SELECTED TEXT →
Wednesday, August 31, 2016

Andy Warhol Paintings

Andy Warhol Paintings were a fun idea that came from (1) me having leftover canvases (these from Oriental Trading) after my Tape Resist Paintings back in April, and (2) seeing that Andy Warhol's birthday was August 6th and wanting to do a program to (at least kind of) commemorate it.

I went for a classic Andy Warhol style painting with the school-age crowd. See my sample above.

But, before the kids got started on the craft, I showed them a few of Andy Warhol's famous pieces so they could be at least somewhat familiar with his art-style, since it was the inspiration for what they'd be making that day. I showed them: 100 Cans (Just a selection of these. Let's be reasonable.), Marylin Diptych, Ten Foot Flowers series, S&H Green Stamps, Banana, and Eight Elvises. You can download a PDF of my print out of those pieces here!

Then we got started on the craft! I had pre-selected 10 picture options that I thought the kids would maybe want to trace, and measured them out so that 4 would fit on a canvas. Additionally, I put out blank squares that were also the correct size so that, if they wanted, the kids could draw their own picture instead.

COLLECTED MATERIAL →
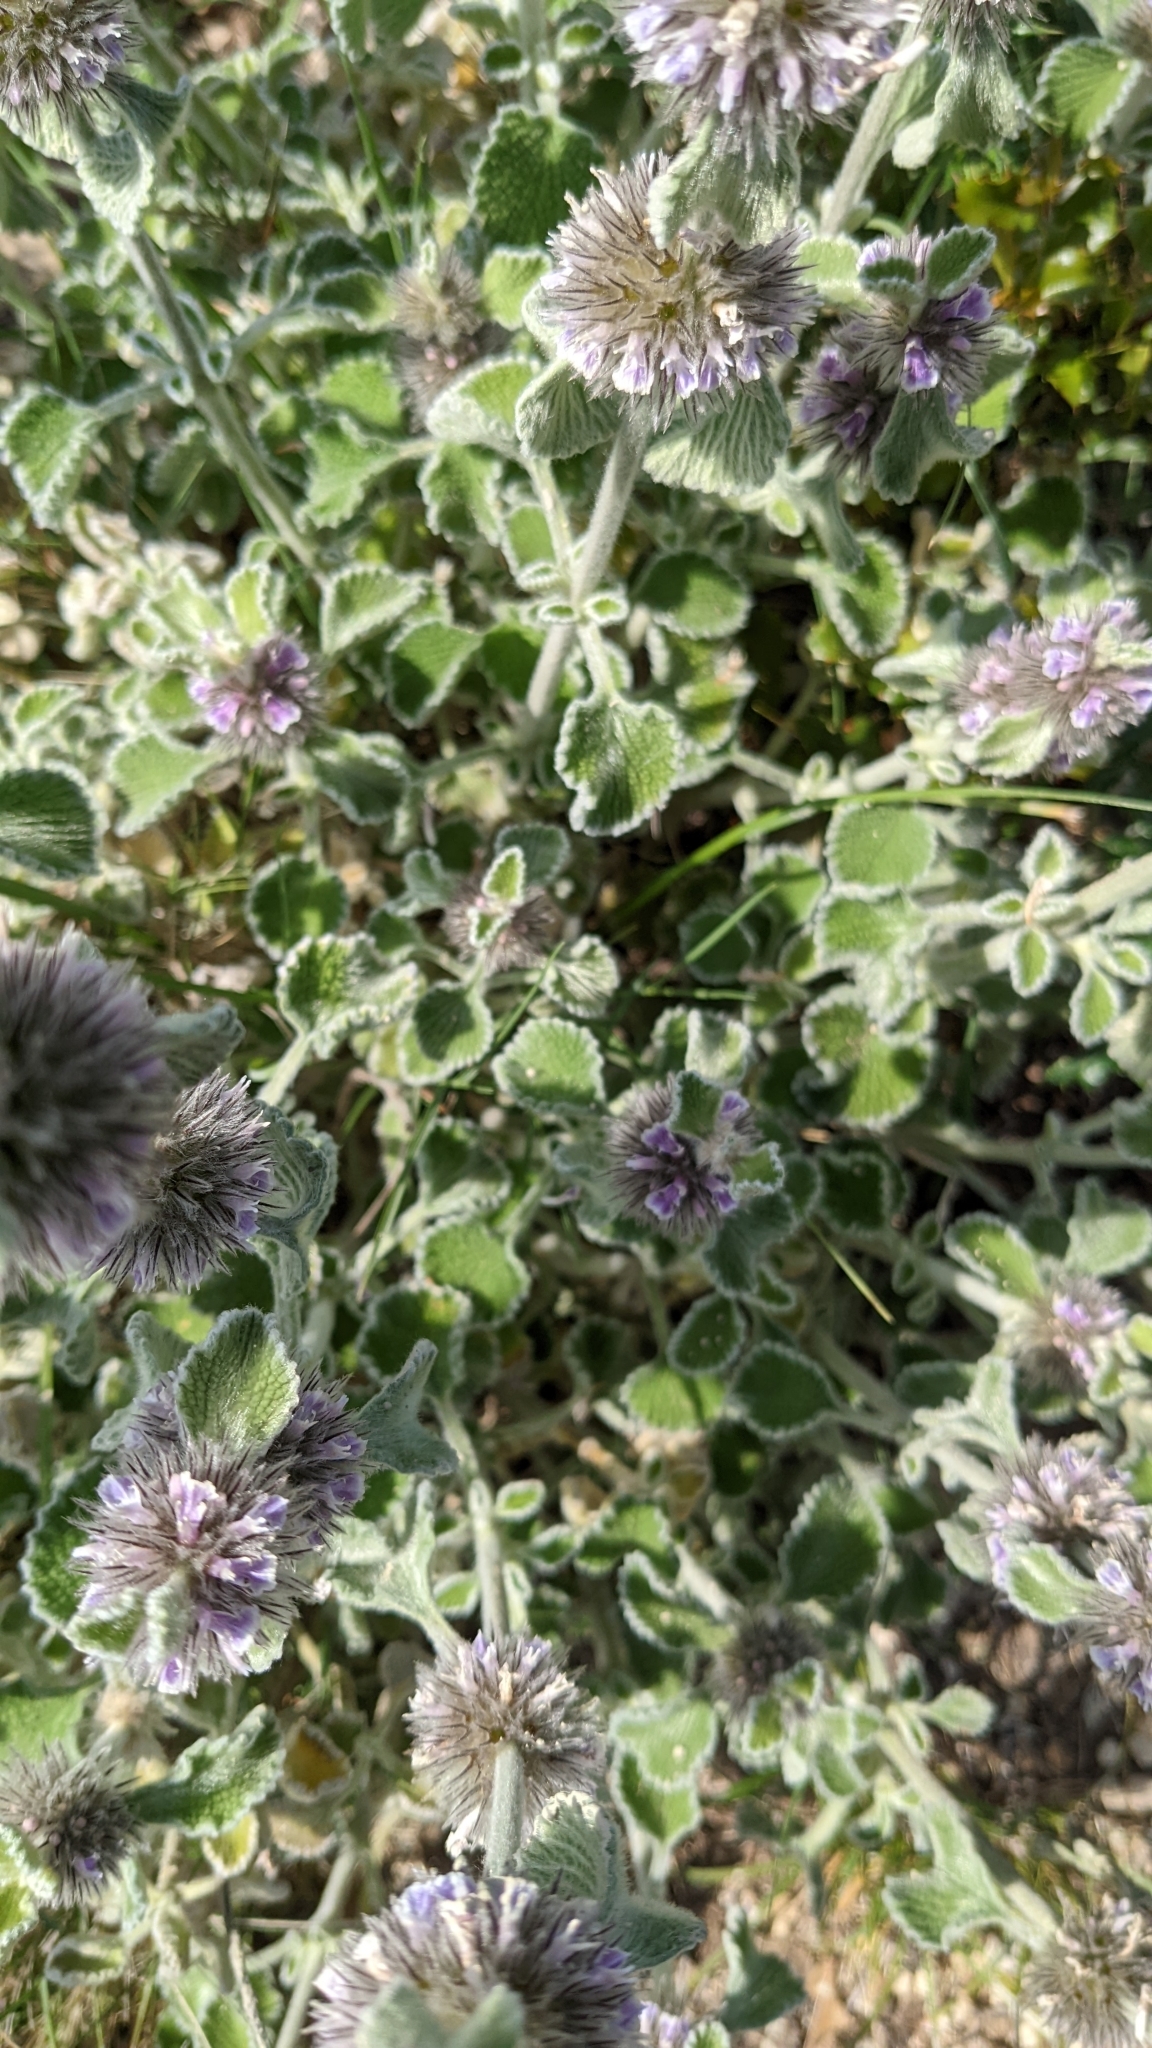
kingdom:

WHAT IS ASKED → According to the post on Andy Warhol paintings, from which company did the leftover canvases come?

RESPONSE TO THE TASK → Oriental Trading.